Hardcoding IP addresses is really to be avoided. DNS exists for a reason. These big companies could change IP addresses for whatever reason and that this would keep breaking.

On the other hand I wonder why it’s required. User debian-tor (and thereby the tor process) already has unrestricted network access. But if tor was to run nslookup ajax.aspnetcdn.com that would fail since /etc/resolv.conf on Whonix-Gateway is non-functional.

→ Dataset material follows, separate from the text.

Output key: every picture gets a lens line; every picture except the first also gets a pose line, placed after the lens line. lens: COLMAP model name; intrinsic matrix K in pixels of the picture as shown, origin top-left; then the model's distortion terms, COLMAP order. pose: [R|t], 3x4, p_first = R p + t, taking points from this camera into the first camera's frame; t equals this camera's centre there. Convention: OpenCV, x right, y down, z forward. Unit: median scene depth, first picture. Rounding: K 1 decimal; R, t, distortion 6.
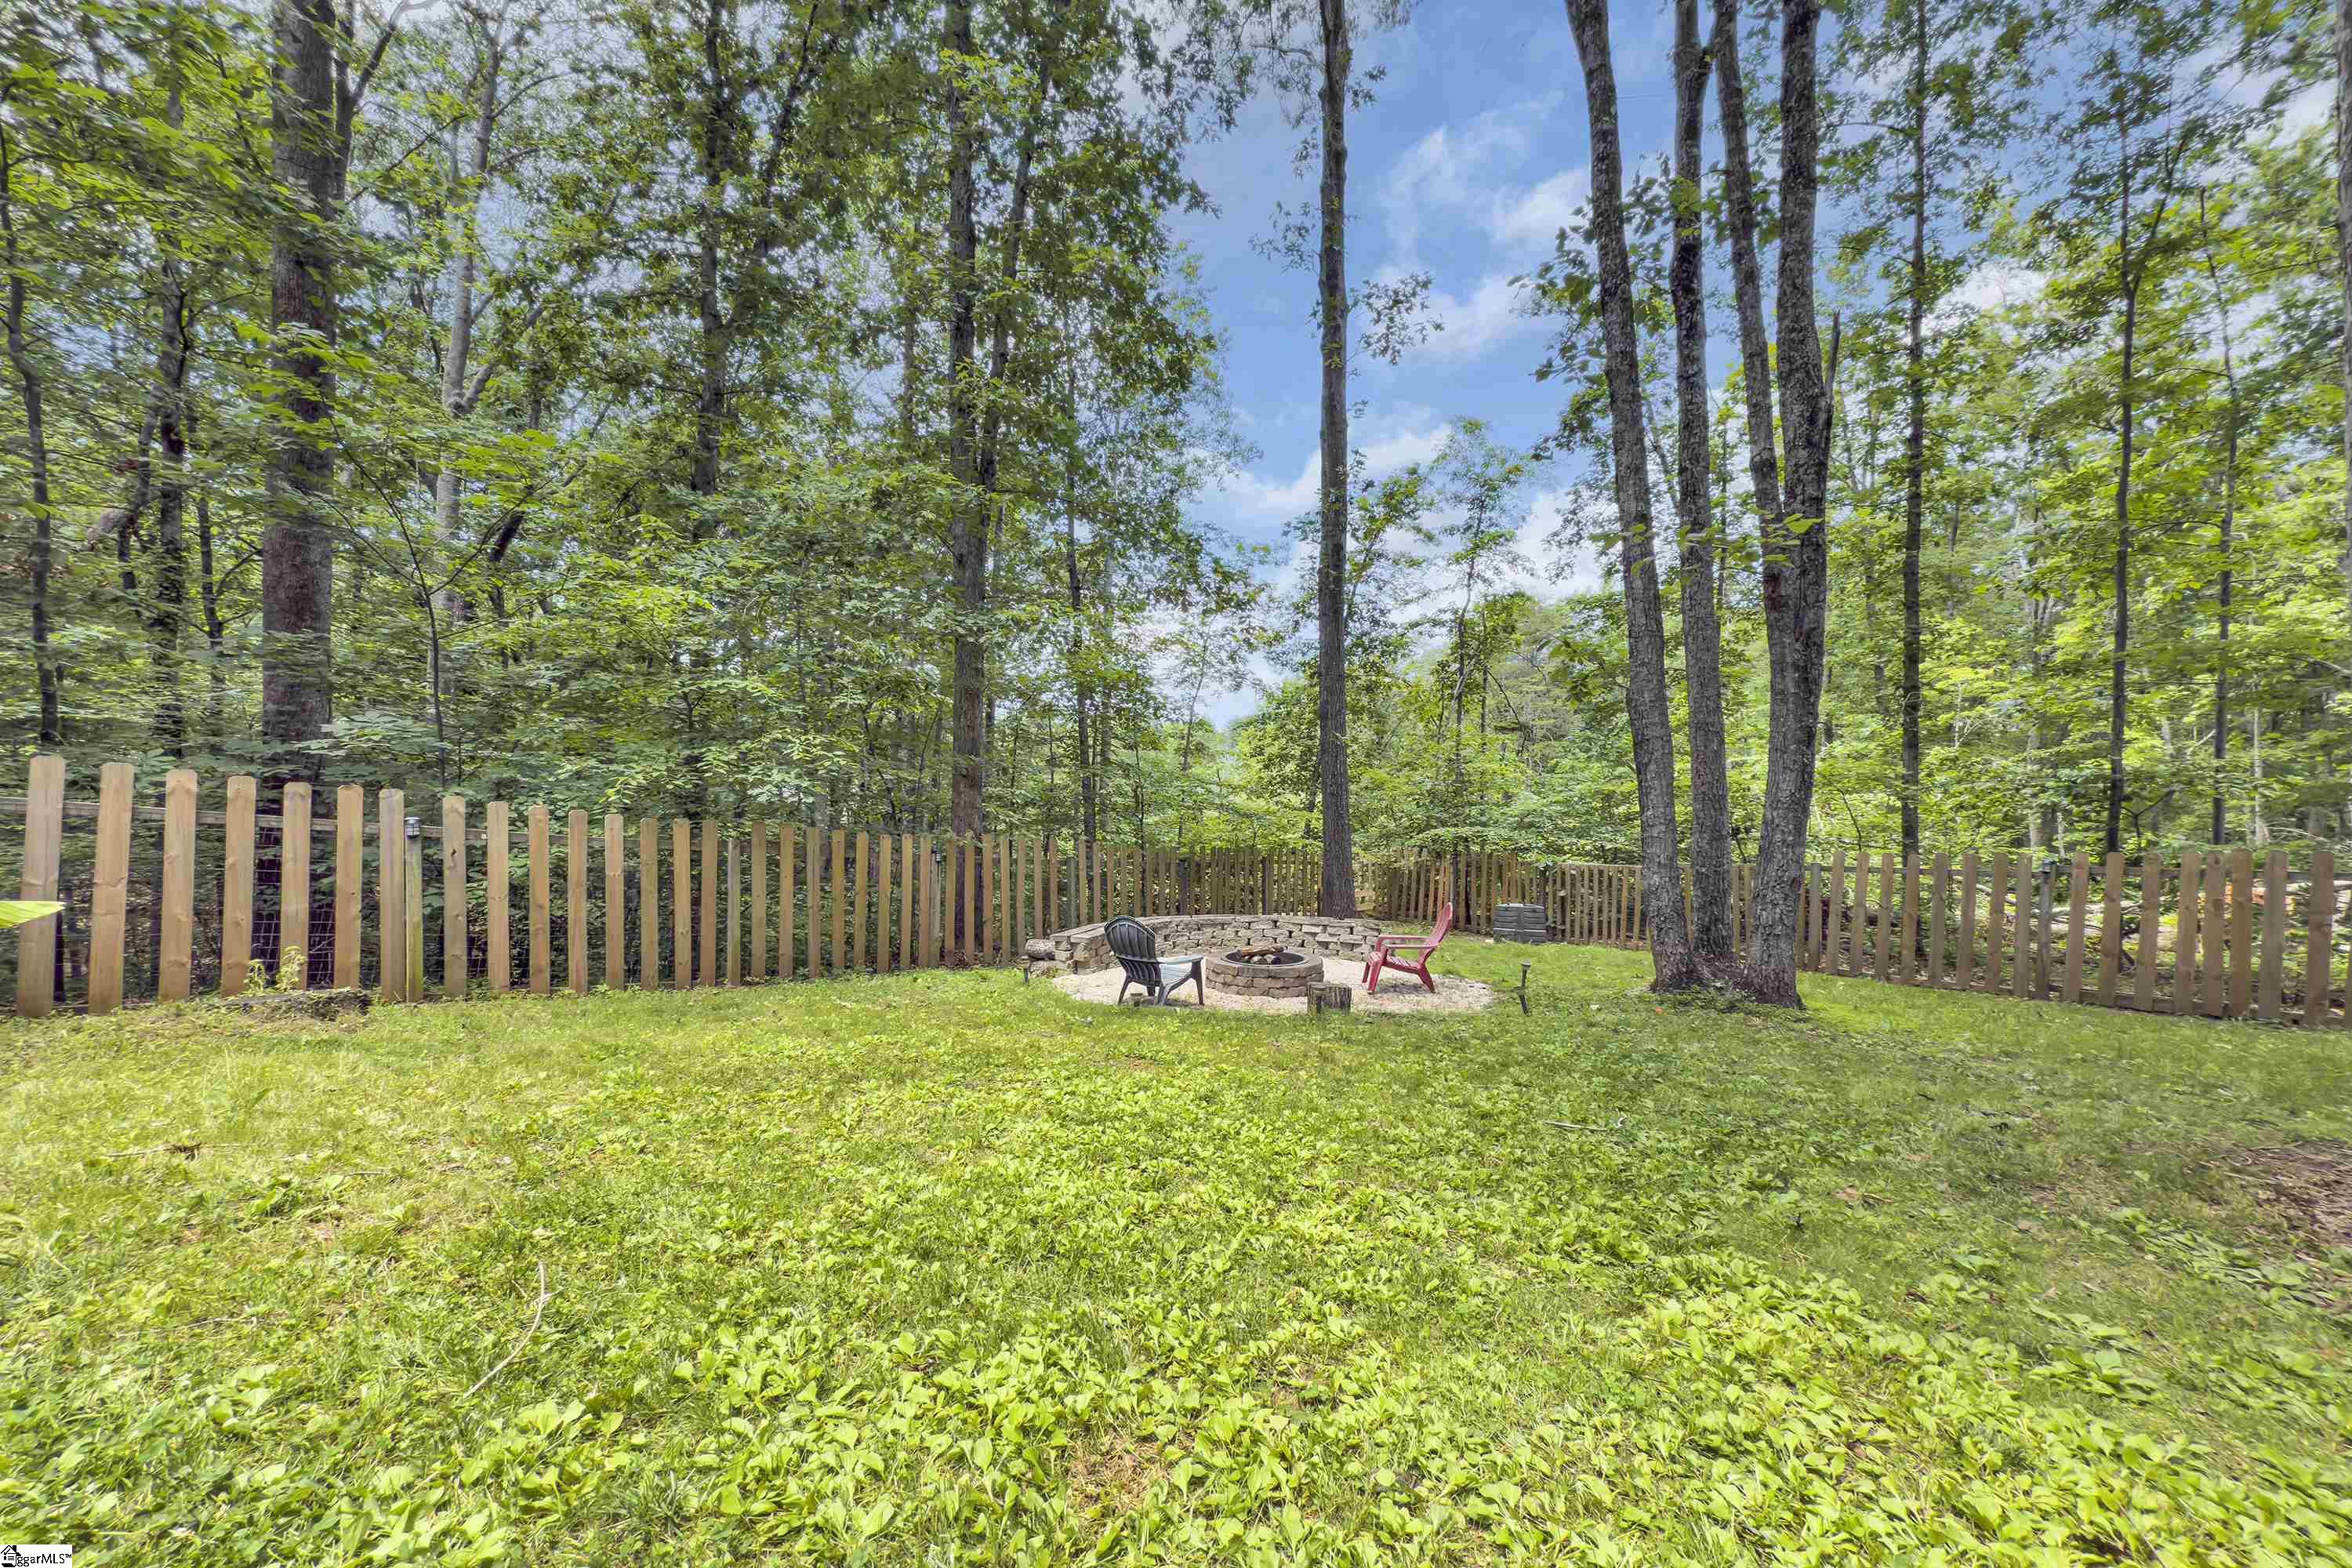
lens RADIAL K [[940.6, 0, 1184.5], [0, 940.6, 785.1], [0, 0, 1]] dist [0.002075, 0.000219]
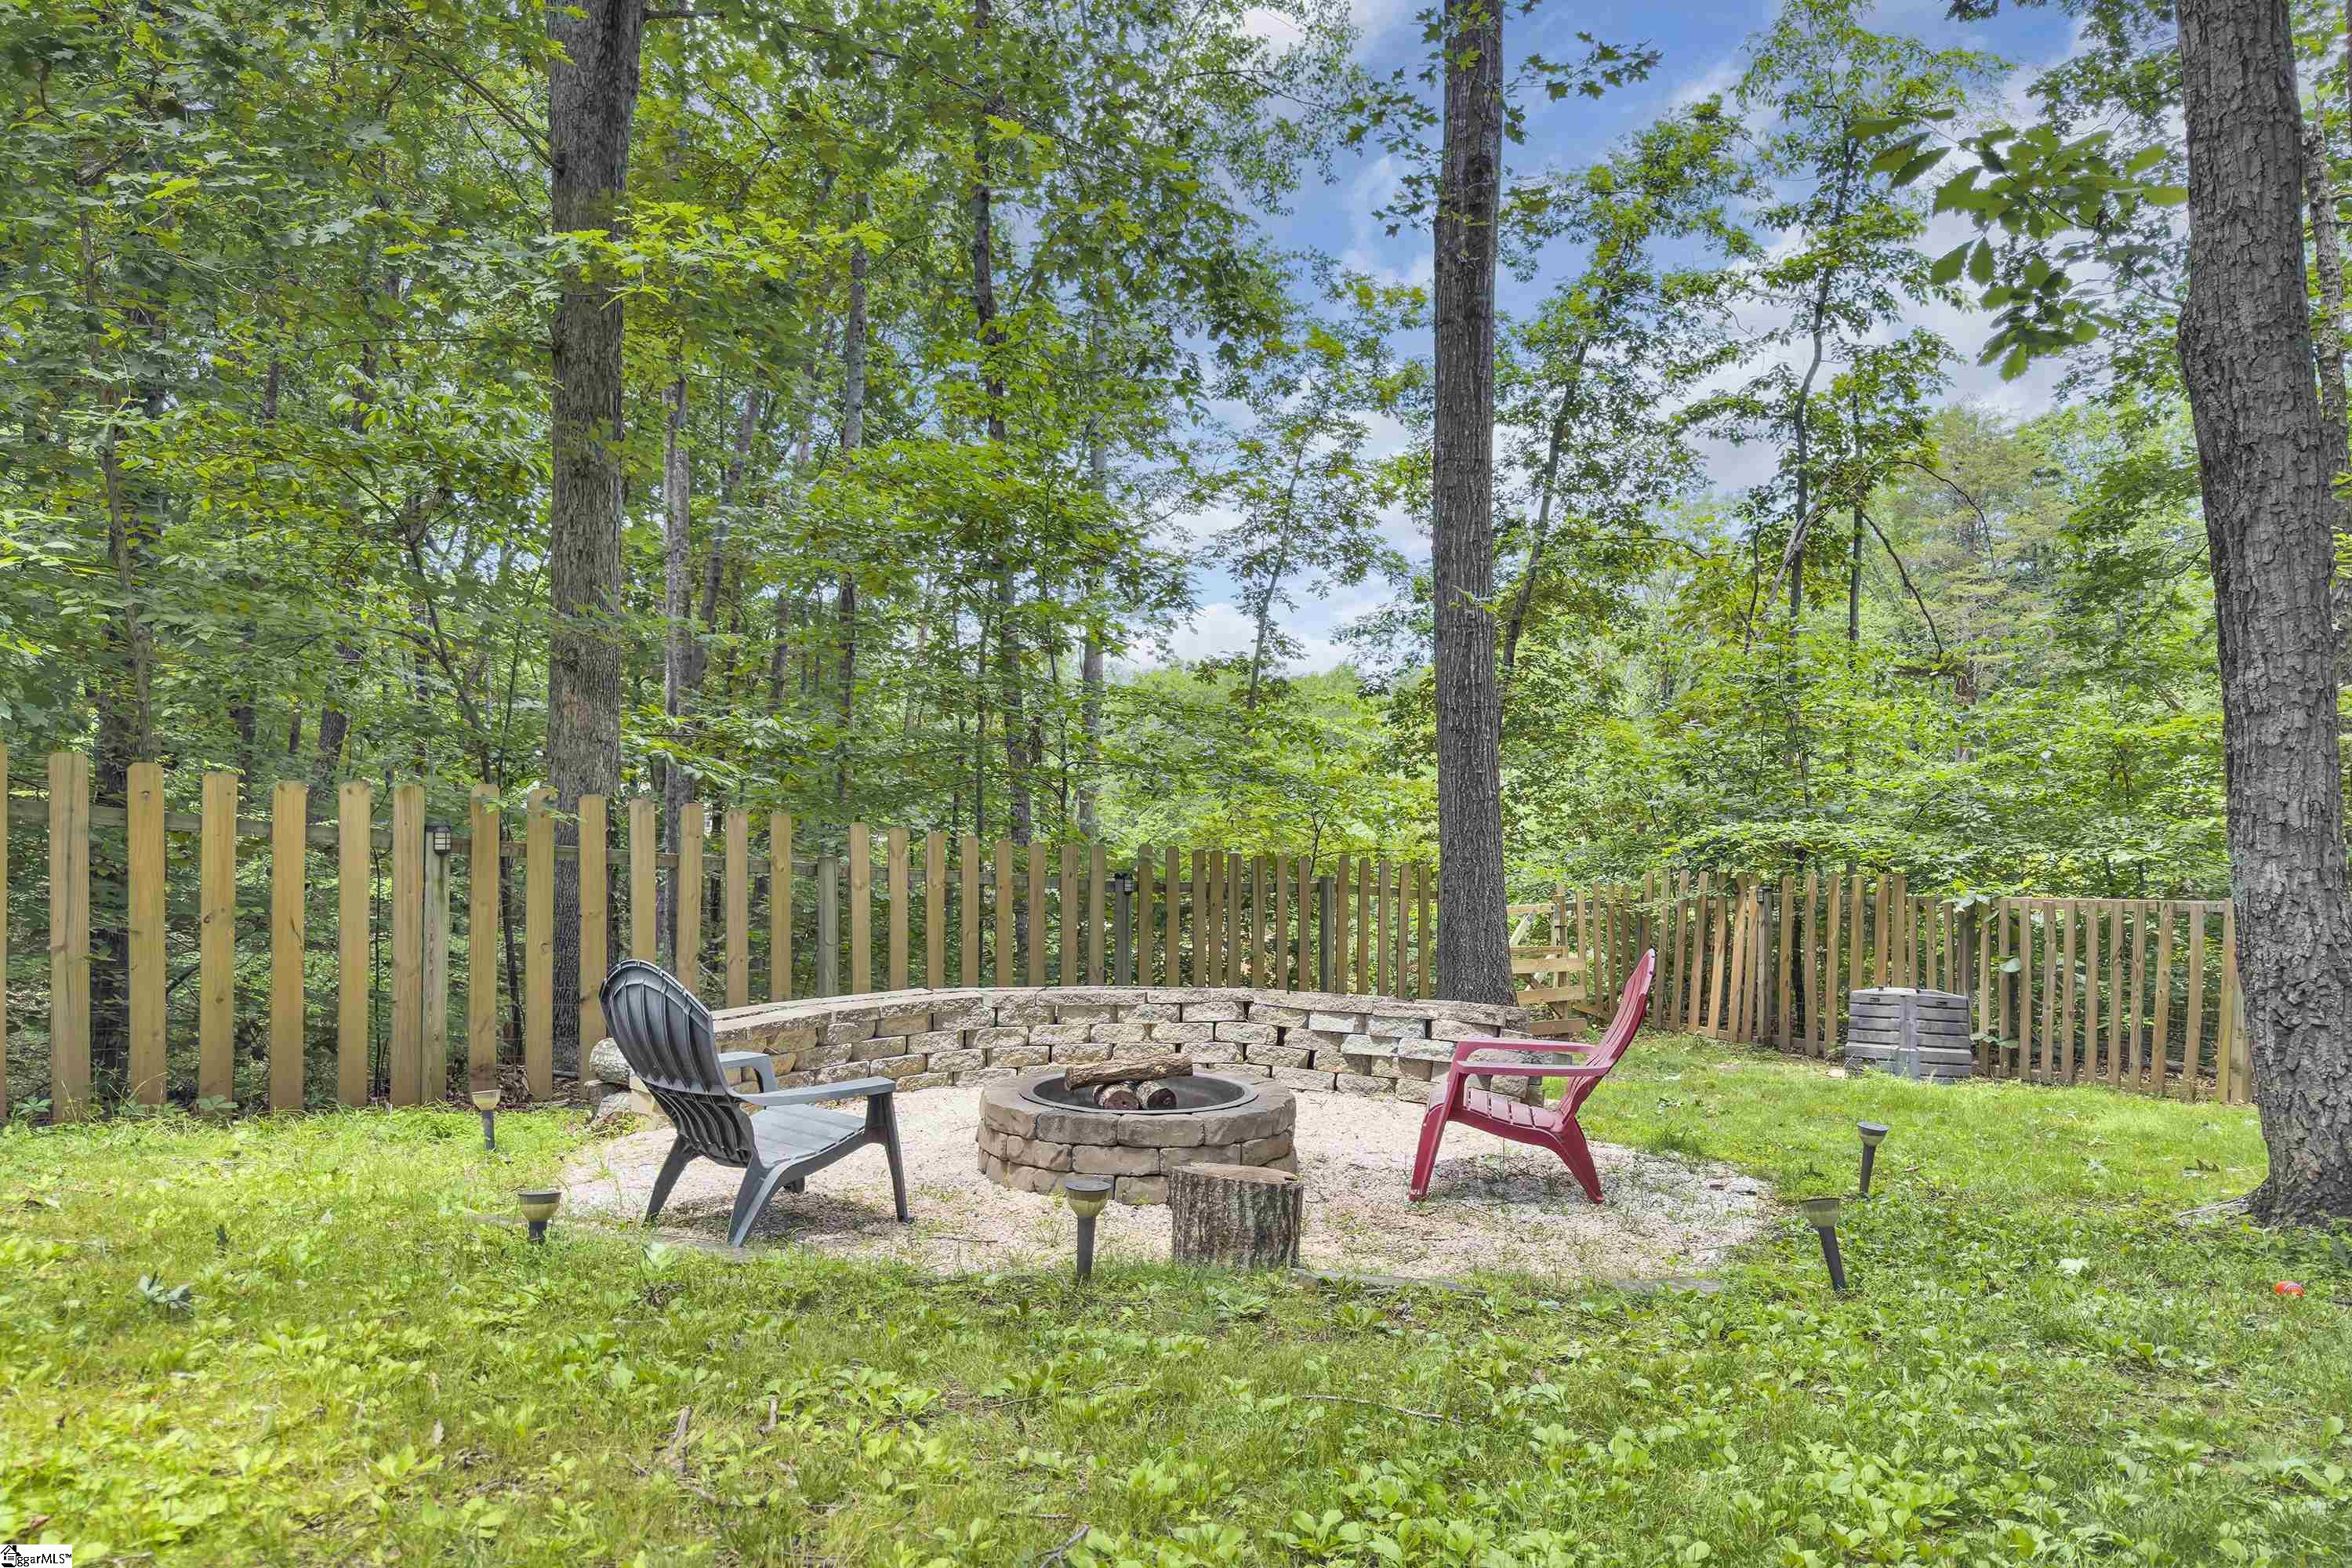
lens RADIAL K [[1661.6, 0, 1182.8], [0, 1661.6, 796.7], [0, 0, 1]] dist [0.022823, -0.007199]
pose [[0.995904, 0.004741, -0.090287, 0.085229], [-0.004743, 0.999989, 0.000193, 0.036143], [0.090287, 0.000236, 0.995916, 0.187143]]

For Qubes-Whonix-Gateway this would work.

qubesdb-read /qubes-primary-dns | sudo tee /etc/resolv.conf

But it’s non-persistent.

Tested. Starting as shell under user debian-tor.

sudo -u debian-tor bash

Test nslookup.

nslookup torproject.org

Functional.

Therefore a better solution might be a functional system DNS on Whonix-Gateway but for user debian-tor by default only.

Now what’s a good /etc/resolv.conf for all Whonix platforms?

Does this /etc/resolv.conf work for Whonix KVM?

nameserver 10.0.2.3

What /etc/resolv.conf would work for Whonix KVM? @HulaHoop

How to test: please revere to my previous post

Now that you mention the problems with the IP technique (dynamic upstream IP, different resolv.conf settings for ports) I agree with enabling DNS if well restricted to avoid leaks. I didn;t think the separate snowflake binary can work just under debian-tor

With controlport filtering I’m guessing there’s no way Tor can be tricked into passing sensitive info back to the WS.

Have you decided on the best/minimal resolver to use?